== Tasks to perform ==
[1] From the patent claims below, repeat the passage starting with "2. A preparation" and going on through "of 10-200 micron.".
[2] In the patent claims below, what substance is cisplatin complexed with to slow its release from the ionic polymer matrix?

== Text provided ==
————————
1. A controlled release preparation comprising an ionic polymer matrix loaded with a pharmaceutically active compound which is a cytotoxic or cytostatic drug, said pharmaceutically active compound being complexed with a metal ion to slow the release of the active compound from the polymer matrix.

2. A preparation according to claim 1, wherein the ionic polymer matrix is in the form of microspheres.

3. A preparation according to claim 2, wherein the microspheres have a diameter in the size range of 10-200 micron.

4. A preparation according to claim 1, wherein the cytotoxic or cytostatic drug is doxorubicin or daunorubicin.

5. A preparation according to claim 1, wherein the ionic polymer matrix comprises a biodegradable crosslinked albumin/dextran sulphate matrix.

6. A preparation according to claim 1, wherein the metal ion is Fe.

7. A preparation according to claim 1, wherein the ionic polymer matrix is selected from the group consisting of a crosslinked albumin/dextran sulphate matrix and a polystyrene-divinylbenzene based ion exchange resin, and the ionic polymer matrix is loaded with Fe-complexed doxorubicin.

8. A controlled release preparation comprising an ionic polymer matrix loaded with cisplatin, said cisplatin complexed with chitosan to slow the release of the cisplatin from the ionic polymer matrix.

9. A preparation according to claim 8, wherein the ionic polymer matrix is selected from the group consisting of a crosslinked albumin/dextran sulphate matrix and a polystyrene-divinylbenzene based ion exchange resin.

10. A pharmaceutical composition comprising a controlled release preparation according to claim 1 or claim 8, together with a pharmaceutically acceptable carrier and/or diluent.

11. A method of treatment of a human or animal patient, which comprises administration to the patient of a therapeutically effective amount of a controlled release preparation according to claim 1 or claim 8.

12. A method according to claim 11, wherein said controlled release preparation is administered parenterally.

13. A preparation according to claim 3, wherein said microspheres have a diameter in the size range of 20-70 micron.

14. A method according to claim 12, wherein said controlled release preparation is administered intraarterially or intravenously.
————————
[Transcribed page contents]

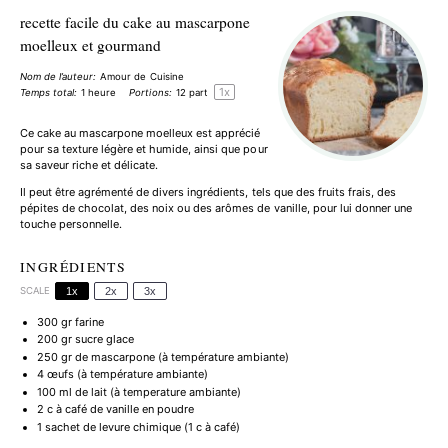
recette facile du cake au mascarpone
moelleux et gourmand
Nom de l’auteur:
Amour de Cuisine
1
x
Temps total:
1 heure
Portions:
12
part
Ce cake au mascarpone moelleux est apprécié
pour sa texture légère et humide, ainsi que pour
sa saveur riche et délicate.
Il peut être agrémenté de divers ingrédients, tels que des fruits frais, des
pépites de chocolat, des noix ou des arômes de vanille, pour lui donner une
touche personnelle.
INGRÉDIENTS
SCALE
1x
2x
3x
300
gr farine
200
gr sucre glace
250
gr de mascarpone (à température ambiante)
4
œufs (à température ambiante)
100
ml de lait (à temperature ambiante)
2
c à café de vanille en poudre
1
sachet de levure chimique (
1
c à café)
————————
== Exercise solutions ==
[1]
2. A preparation according to claim 1, wherein the ionic polymer matrix is in the form of microspheres.

3. A preparation according to claim 2, wherein the microspheres have a diameter in the size range of 10-200 micron.

[2] Chitosan.